*** Listed records Section Begins ***

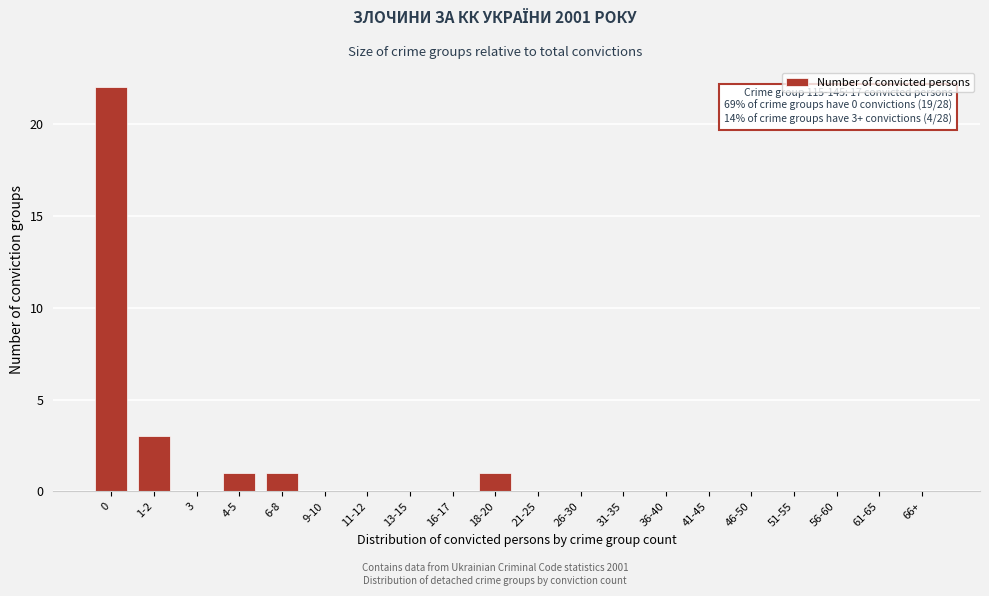

Reading right to left, transcribe all the data shown in this chart.

66+=0	61-65=0	56-60=0	51-55=0	46-50=0	41-45=0	36-40=0	31-35=0	26-30=0	21-25=0	18-20=1	16-17=0	13-15=0	11-12=0	9-10=0	6-8=1	4-5=1	3=0	1-2=3	0=22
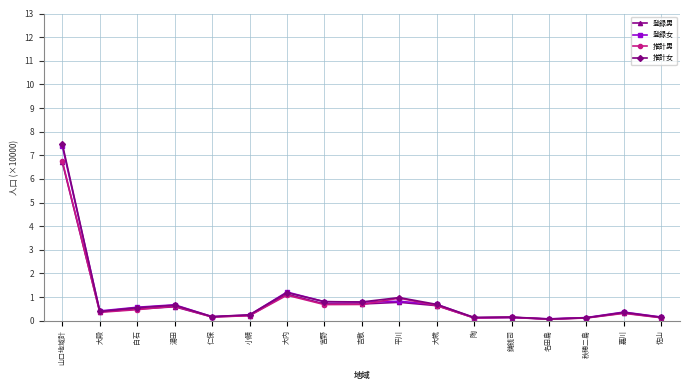

What is the label of the 14th point from the right?

湯田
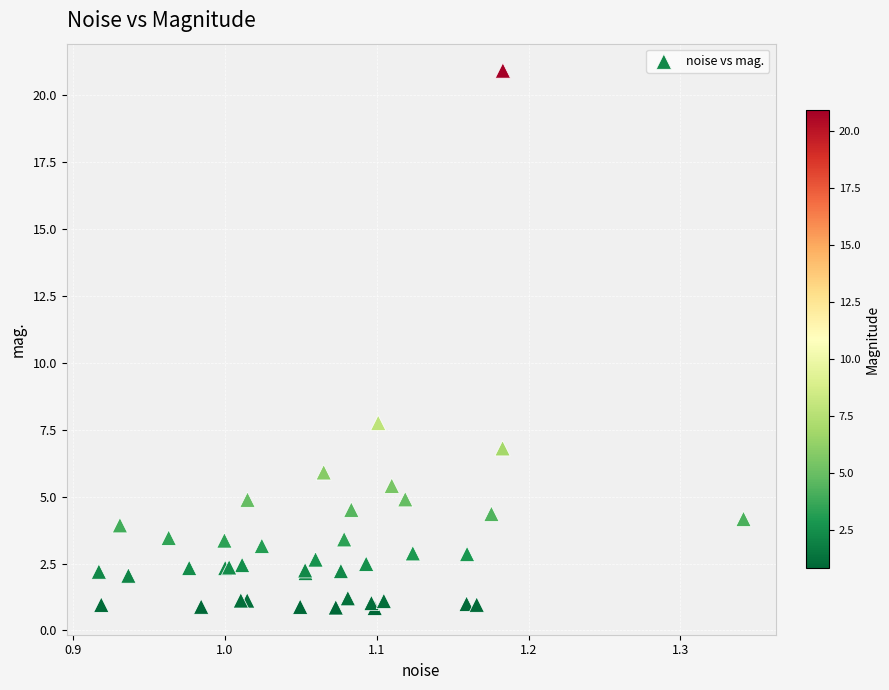

What Y value in the scatter plot is closest to 10?

7.8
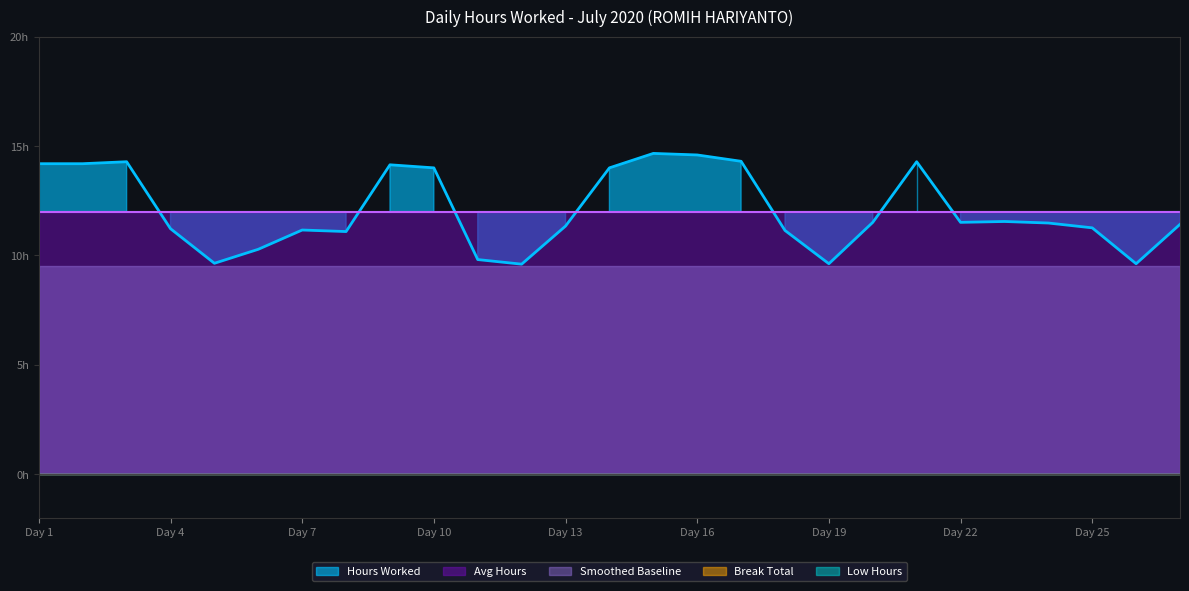

Reading right to left, transcribe all the data shown in this chart.

Hours Worked: 11.4	9.6	11.3	11.5	11.6	11.5	14.3	11.5	9.6	11.1	14.3	14.6	14.7	14.0	11.3	9.6	9.8	14.0	14.1	11.1	11.2	10.3	9.6	11.2	14.3	14.2	14.2
Avg Hours: 12.0	12.0	12.0	12.0	12.0	12.0	12.0	12.0	12.0	12.0	12.0	12.0	12.0	12.0	12.0	12.0	12.0	12.0	12.0	12.0	12.0	12.0	12.0	12.0	12.0	12.0	12.0
Low Hours: 0.0	0.0	0.0	0.0	0.0	0.0	0.0	0.0	0.0	0.0	0.0	0.0	0.0	0.0	0.0	0.0	0.0	0.0	0.0	0.0	0.0	0.0	0.0	0.0	0.0	0.0	0.0
Break Total: 0.0	0.0	0.0	0.0	0.0	0.0	0.0	0.0	0.0	0.0	0.0	0.0	0.0	0.0	0.0	0.0	0.0	0.0	0.0	0.0	0.0	0.0	0.0	0.0	0.0	0.0	0.0
Smoothed: 9.5	9.5	9.5	9.5	9.5	9.5	9.5	9.5	9.5	9.5	9.5	9.5	9.5	9.5	9.5	9.5	9.5	9.5	9.5	9.5	9.5	9.5	9.5	9.5	9.5	9.5	9.5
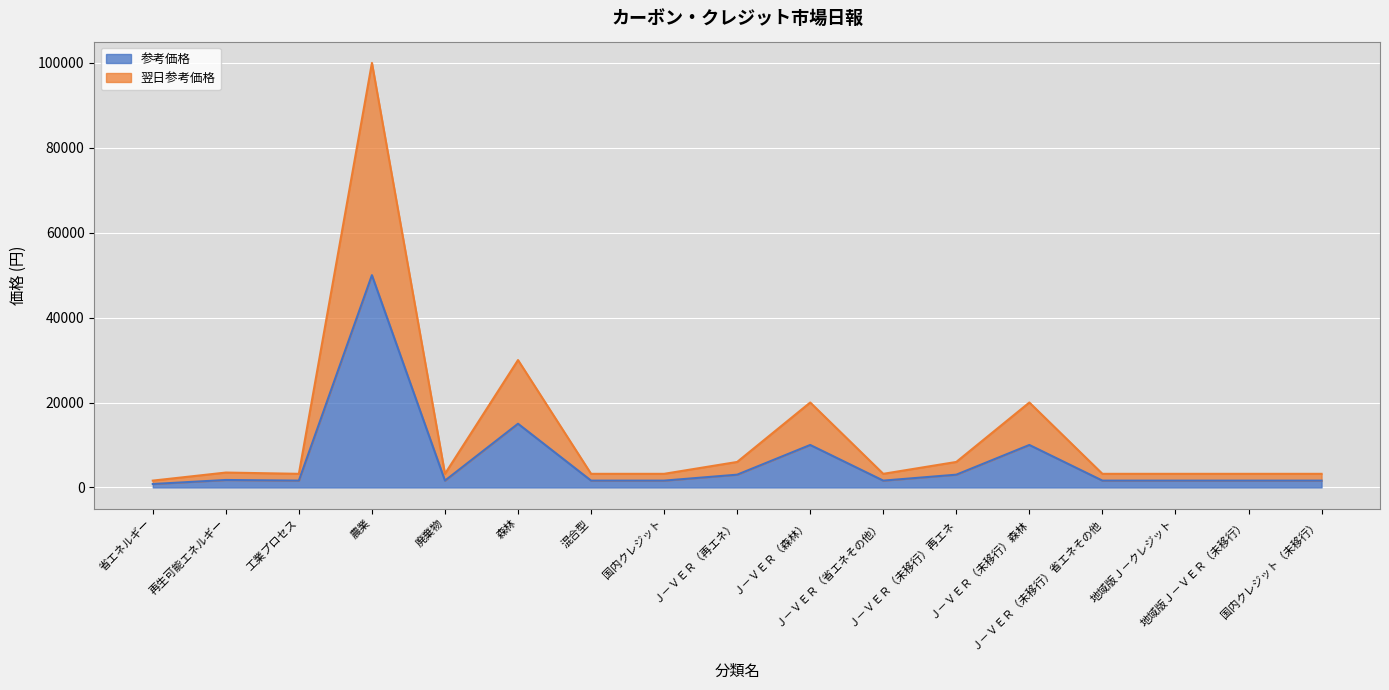

Rank the series by their average value, from lowest to highest.

参考価格, 翌日参考価格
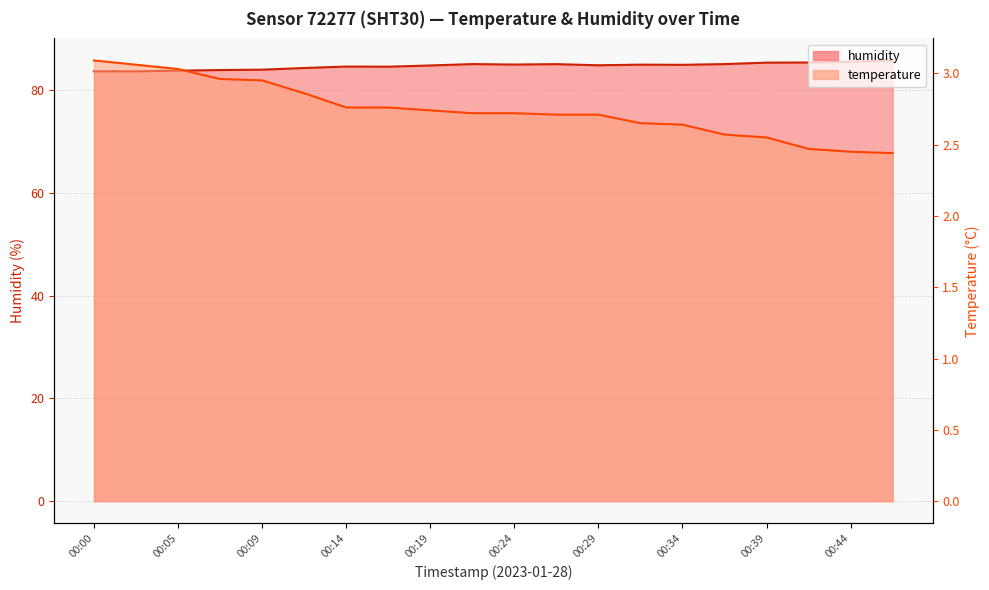

List the series in order of their overall mean, highest first.

humidity, temperature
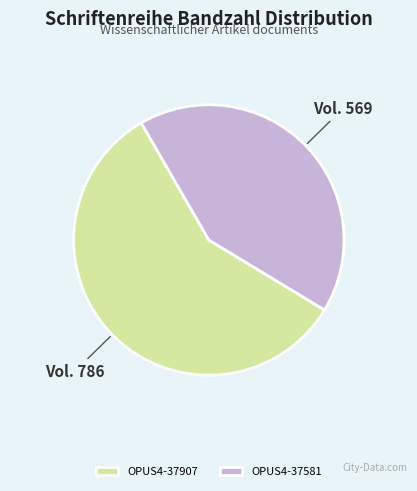

Between OPUS4-37581 and OPUS4-37907, which is larger?

OPUS4-37907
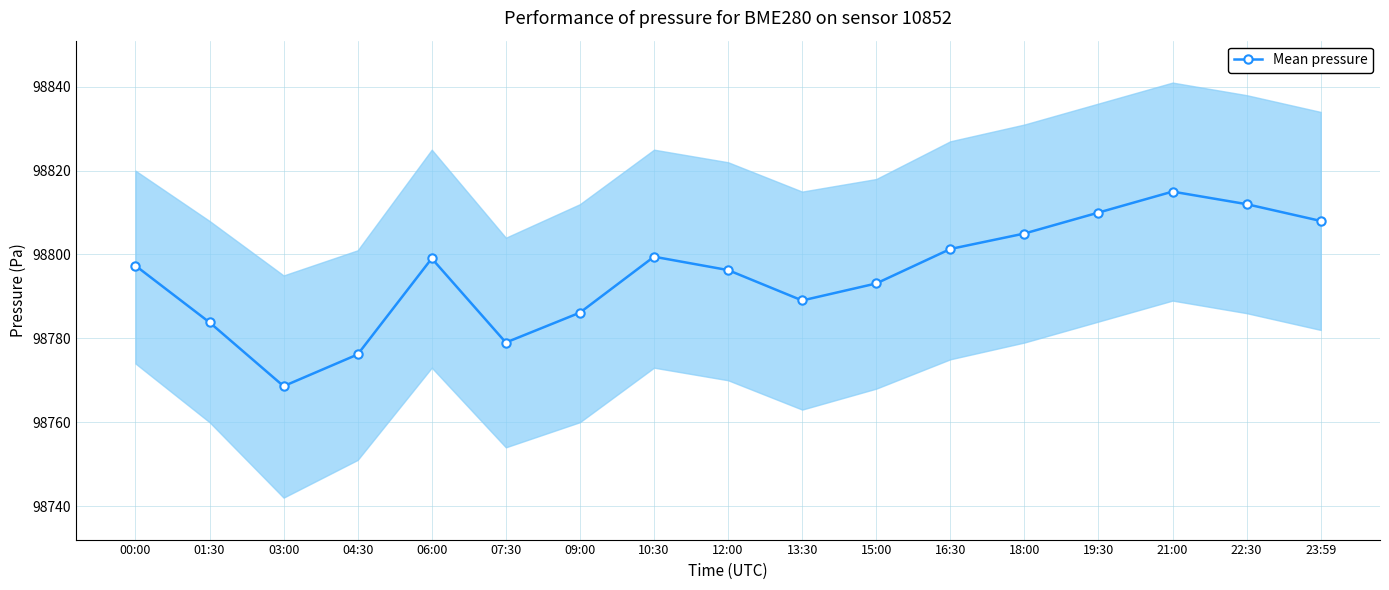

How many categories are shown in the chart?

17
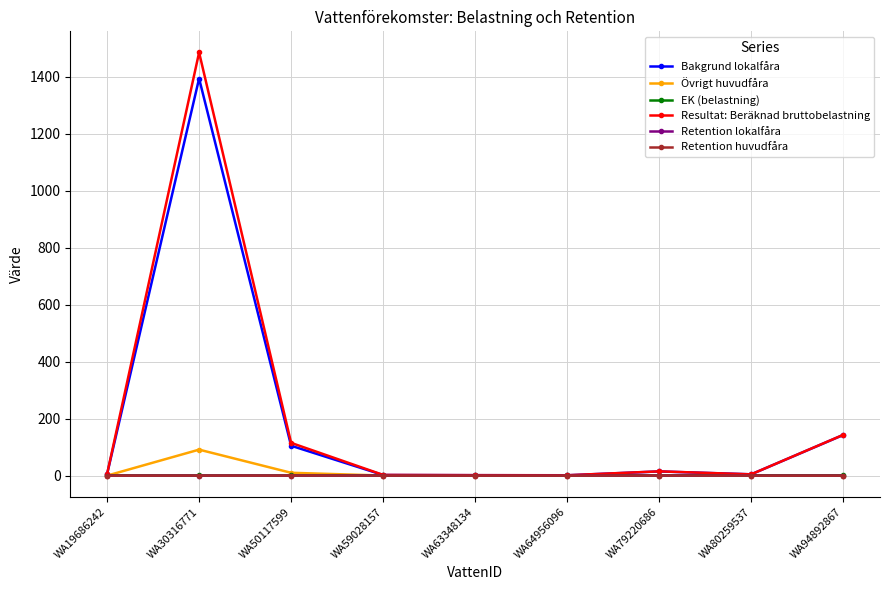

What are all the series names shown in the legend?

Bakgrund lokalfåra, Övrigt huvudfåra, EK (belastning), Resultat: Beräknad bruttobelastning, Retention lokalfåra, Retention huvudfåra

*** Listed records Section Ends ***

- What to produce -
Please write out the listing above as a numbered list, one line per entry, skipping blank lines and leaving out the pictures.

- Exercise response -
1. Reading right to left, transcribe all the data shown in this chart.
2. 66+=0	61-65=0	56-60=0	51-55=0	46-50=0	41-45=0	36-40=0	31-35=0	26-30=0	21-25=0	18-20=1	16-17=0	13-15=0	11-12=0	9-10=0	6-8=1	4-5=1	3=0	1-2=3	0=22
3. What is the label of the 14th point from the right?
4. 湯田
5. What Y value in the scatter plot is closest to 10?
6. 7.8
7. Reading right to left, transcribe all the data shown in this chart.
8. Hours Worked: 11.4	9.6	11.3	11.5	11.6	11.5	14.3	11.5	9.6	11.1	14.3	14.6	14.7	14.0	11.3	9.6	9.8	14.0	14.1	11.1	11.2	10.3	9.6	11.2	14.3	14.2	14.2
9. Avg Hours: 12.0	12.0	12.0	12.0	12.0	12.0	12.0	12.0	12.0	12.0	12.0	12.0	12.0	12.0	12.0	12.0	12.0	12.0	12.0	12.0	12.0	12.0	12.0	12.0	12.0	12.0	12.0
10. Low Hours: 0.0	0.0	0.0	0.0	0.0	0.0	0.0	0.0	0.0	0.0	0.0	0.0	0.0	0.0	0.0	0.0	0.0	0.0	0.0	0.0	0.0	0.0	0.0	0.0	0.0	0.0	0.0
11. Break Total: 0.0	0.0	0.0	0.0	0.0	0.0	0.0	0.0	0.0	0.0	0.0	0.0	0.0	0.0	0.0	0.0	0.0	0.0	0.0	0.0	0.0	0.0	0.0	0.0	0.0	0.0	0.0
12. Smoothed: 9.5	9.5	9.5	9.5	9.5	9.5	9.5	9.5	9.5	9.5	9.5	9.5	9.5	9.5	9.5	9.5	9.5	9.5	9.5	9.5	9.5	9.5	9.5	9.5	9.5	9.5	9.5
13. Rank the series by their average value, from lowest to highest.
14. 参考価格, 翌日参考価格
15. List the series in order of their overall mean, highest first.
16. humidity, temperature
17. Between OPUS4-37581 and OPUS4-37907, which is larger?
18. OPUS4-37907
19. How many categories are shown in the chart?
20. 17
21. What are all the series names shown in the legend?
22. Bakgrund lokalfåra, Övrigt huvudfåra, EK (belastning), Resultat: Beräknad bruttobelastning, Retention lokalfåra, Retention huvudfåra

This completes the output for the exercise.